_Document extract_
= Beginning of Section =

Chronic Pain Is Emotional Pain

The connection between repressed anger and pain



Chronic pain is a heavy burden. 85% of patients with chronic pain also experience severe depression.[1] Chronic pain is a major public health issue — approximately one fifth of the general population suffers from chronic pain in the U.S. and Europe.[2] Yet the healthcare system does not provide a standard of care that alleviates the pain sufficiently.


The difficulty with curing chronic pain

Why is chronic pain so difficult to treat? One answer lies in the mainstream definition of chronic pain as a form of somatic (physical) pain, rather than a form of emotional pain. Chronic pain has much more in common with emotional pain than with somatic pain, and so this mainstream categorization error results in approaches that miss the point.


Somatic pain vs. emotional pain

Somatic pain refers to pain that is perceived by nociceptors (pain receptors) in the body. The nociceptors send a signal to the brain. This signal is registered by the part of the brain responsible for that part of the body in which the nociceptor fired. Emotional pain, on the other hand, refers to pain that we experience from unpleasant thoughts and memories. The brain processes emotions in different parts of the brain than it does somatic pain. While the process by which emotional pain in the brain manifests itself in the physical body is complex, you can basically think of it as the reverse direction of somatic pain. Instead of pain in the body registering in the brain, pain in the brain registers in the body.


Somatic pain is acute pain

Think of somatic (physical) pain as acute pain. Acute pain is defined as pain in response to a present stimulus that causes the nociceptors to fire. Once the stimulus has subsided and the damaged tissue is healed, acute pain stops.[3]


What is chronic pain?

If the pain persists for more than 3 months after the stimuli has been removed, we speak about chronic pain.[4] Put another way, we qualify something as chronic pain when the pain lasts longer than the expected healing time.[5]


Chronic pain is emotional pain, not somatic pain – treatments have to adjust accordingly

When we misclassify chronic pain as somatic pain, the approach and treatment are then similar to those for acute pain. This brings often no, or very little, lasting relief to the patient.[6]


A paradigm shift

A paradigm shift began to occur when researches started to look at chronic pain as being less an issue of the body and more an issue of the mind.

= End of Section =

_Given records_

= Beginning of Section =

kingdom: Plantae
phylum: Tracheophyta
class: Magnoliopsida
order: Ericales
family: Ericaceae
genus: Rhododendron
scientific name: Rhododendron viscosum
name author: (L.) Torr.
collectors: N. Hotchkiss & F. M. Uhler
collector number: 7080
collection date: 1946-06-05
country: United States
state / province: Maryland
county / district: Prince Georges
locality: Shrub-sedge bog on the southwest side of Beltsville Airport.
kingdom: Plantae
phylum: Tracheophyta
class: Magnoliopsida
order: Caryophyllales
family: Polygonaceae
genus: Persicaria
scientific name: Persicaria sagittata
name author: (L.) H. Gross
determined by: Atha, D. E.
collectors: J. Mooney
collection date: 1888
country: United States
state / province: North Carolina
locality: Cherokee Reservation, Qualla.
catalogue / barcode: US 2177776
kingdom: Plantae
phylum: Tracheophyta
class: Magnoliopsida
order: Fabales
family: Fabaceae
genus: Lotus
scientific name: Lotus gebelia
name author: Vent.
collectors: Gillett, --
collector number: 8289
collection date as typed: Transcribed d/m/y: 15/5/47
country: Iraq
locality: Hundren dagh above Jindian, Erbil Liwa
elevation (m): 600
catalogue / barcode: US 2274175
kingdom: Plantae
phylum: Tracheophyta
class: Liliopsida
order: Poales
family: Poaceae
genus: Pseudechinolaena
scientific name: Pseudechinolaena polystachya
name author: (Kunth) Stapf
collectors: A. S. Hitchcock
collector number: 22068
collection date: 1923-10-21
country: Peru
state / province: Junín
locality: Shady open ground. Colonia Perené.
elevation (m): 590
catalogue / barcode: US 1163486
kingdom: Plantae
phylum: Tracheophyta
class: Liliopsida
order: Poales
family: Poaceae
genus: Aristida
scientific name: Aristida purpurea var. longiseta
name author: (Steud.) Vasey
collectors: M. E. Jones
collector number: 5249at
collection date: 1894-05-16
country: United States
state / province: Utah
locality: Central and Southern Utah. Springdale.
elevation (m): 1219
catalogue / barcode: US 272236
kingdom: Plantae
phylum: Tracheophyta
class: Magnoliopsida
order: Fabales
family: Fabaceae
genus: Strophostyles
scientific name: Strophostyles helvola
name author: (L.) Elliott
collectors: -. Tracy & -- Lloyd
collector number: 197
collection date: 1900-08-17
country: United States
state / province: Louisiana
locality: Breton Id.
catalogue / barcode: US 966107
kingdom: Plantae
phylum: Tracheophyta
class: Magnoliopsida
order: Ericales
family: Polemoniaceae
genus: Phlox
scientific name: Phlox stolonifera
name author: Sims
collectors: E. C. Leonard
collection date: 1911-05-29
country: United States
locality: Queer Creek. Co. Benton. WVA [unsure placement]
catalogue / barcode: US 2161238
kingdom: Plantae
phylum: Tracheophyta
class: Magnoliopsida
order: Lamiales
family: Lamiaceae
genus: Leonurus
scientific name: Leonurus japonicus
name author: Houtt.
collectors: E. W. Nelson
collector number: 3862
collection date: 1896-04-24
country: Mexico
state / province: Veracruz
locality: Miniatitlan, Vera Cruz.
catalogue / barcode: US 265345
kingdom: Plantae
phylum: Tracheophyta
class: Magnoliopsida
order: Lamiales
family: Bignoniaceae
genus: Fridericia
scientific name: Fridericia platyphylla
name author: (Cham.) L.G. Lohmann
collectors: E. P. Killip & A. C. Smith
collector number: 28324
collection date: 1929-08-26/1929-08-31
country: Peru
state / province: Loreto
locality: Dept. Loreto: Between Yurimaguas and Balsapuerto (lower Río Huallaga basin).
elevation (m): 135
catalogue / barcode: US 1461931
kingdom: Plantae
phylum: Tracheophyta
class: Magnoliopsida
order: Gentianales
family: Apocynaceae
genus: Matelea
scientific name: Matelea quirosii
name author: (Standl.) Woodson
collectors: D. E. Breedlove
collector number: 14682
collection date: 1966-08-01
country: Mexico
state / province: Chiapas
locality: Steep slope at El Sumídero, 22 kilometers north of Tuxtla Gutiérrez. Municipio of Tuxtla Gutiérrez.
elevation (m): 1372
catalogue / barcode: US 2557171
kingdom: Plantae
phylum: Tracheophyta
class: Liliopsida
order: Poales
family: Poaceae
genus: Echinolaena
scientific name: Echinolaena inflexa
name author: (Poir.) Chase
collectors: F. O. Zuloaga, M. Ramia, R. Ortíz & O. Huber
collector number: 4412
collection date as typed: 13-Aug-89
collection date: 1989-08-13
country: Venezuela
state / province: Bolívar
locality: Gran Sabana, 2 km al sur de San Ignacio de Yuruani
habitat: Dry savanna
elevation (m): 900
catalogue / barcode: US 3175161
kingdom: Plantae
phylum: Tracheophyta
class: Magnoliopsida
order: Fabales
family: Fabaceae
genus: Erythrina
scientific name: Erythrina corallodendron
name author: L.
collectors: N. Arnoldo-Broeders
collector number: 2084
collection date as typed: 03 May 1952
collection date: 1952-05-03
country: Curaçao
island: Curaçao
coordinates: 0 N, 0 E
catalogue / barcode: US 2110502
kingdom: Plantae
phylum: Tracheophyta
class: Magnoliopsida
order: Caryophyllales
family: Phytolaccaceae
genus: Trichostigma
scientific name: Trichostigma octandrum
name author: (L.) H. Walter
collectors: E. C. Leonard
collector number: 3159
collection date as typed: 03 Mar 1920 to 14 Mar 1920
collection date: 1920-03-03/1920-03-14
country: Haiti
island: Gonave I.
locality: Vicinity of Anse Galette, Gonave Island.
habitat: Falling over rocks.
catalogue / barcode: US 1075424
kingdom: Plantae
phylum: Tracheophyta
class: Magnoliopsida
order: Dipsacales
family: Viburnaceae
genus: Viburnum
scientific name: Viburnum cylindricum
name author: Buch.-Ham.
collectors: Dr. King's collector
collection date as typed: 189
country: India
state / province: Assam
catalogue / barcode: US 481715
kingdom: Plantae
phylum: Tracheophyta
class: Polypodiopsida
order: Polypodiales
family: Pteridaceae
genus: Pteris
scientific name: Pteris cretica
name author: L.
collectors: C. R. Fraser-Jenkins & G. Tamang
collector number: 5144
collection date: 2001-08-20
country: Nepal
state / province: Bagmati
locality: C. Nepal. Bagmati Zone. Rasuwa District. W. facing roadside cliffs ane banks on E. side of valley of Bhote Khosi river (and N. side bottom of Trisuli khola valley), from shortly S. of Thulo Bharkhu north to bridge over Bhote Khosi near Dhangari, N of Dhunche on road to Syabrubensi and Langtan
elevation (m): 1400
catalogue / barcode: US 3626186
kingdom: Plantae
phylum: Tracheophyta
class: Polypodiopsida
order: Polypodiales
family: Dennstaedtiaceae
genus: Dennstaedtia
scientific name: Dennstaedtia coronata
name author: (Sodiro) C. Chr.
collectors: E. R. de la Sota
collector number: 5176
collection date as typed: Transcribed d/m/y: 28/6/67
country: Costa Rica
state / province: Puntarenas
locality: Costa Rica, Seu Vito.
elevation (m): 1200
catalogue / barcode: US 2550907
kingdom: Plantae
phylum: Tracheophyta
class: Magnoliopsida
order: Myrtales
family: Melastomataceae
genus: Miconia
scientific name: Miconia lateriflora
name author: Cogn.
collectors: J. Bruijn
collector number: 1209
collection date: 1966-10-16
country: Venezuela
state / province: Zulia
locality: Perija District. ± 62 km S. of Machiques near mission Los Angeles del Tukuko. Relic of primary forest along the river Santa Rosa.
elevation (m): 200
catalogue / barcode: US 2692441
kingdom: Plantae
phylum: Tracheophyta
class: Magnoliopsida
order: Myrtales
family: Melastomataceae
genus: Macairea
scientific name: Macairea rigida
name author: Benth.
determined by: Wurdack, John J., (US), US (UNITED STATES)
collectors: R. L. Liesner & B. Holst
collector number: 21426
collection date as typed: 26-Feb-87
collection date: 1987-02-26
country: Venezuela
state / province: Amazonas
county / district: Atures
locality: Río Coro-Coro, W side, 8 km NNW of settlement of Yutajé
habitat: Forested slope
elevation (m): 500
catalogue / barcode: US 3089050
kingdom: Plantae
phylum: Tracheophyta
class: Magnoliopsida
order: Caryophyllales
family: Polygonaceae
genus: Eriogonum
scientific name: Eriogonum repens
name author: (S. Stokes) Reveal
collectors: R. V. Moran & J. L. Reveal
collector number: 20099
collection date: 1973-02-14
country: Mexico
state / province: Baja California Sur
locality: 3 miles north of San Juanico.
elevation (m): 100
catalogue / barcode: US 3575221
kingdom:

= End of Section =

_Exercises to complete_
1. Quote the passage in the chronic pain article from "The connection between" to "miss the point.".
2. In the chronic pain article, what share of the general population in the U.S. and Europe suffers from chronic pain?
3. Carry on the article about chronic pain as emotional pain, picking up after its last sentence.
Leave the material aside; it has nothing to do with any of this.

_Responses by item number_
1.
The connection between repressed anger and pain



Chronic pain is a heavy burden. 85% of patients with chronic pain also experience severe depression.[1] Chronic pain is a major public health issue — approximately one fifth of the general population suffers from chronic pain in the U.S. and Europe.[2] Yet the healthcare system does not provide a standard of care that alleviates the pain sufficiently.


The difficulty with curing chronic pain

Why is chronic pain so difficult to treat? One answer lies in the mainstream definition of chronic pain as a form of somatic (physical) pain, rather than a form of emotional pain. Chronic pain has much more in common with emotional pain than with somatic pain, and so this mainstream categorization error results in approaches that miss the point.

2. About one fifth.

3.
“Chronic pain (…) is less somatic and more affective in nature.”[7]


Meaning, chronic pain is more similar to emotional pain than it is to acute pain. This idea is based on research that shows chronic pain and acute pain occur in completely different areas of the brain.[8]


In a 2013 study, MRIs of participants who had lower back pain for less than two month (still in the acute/ subacute pain phase) showed pain being registered in the lower back centre of the brain. Those participants who suffered from lower back pain for more than ten years (chronic pain phase) showed no increased brain activity in that region, however the chronic pain group showed heightened activity in the emotional centre of the brain.[9]


Pain is pain is not pain

Suffering from chronic pain means that the sensation is the same as — or very similar to —acute pain, but the area of the nervous system tissue that responds has changed over time.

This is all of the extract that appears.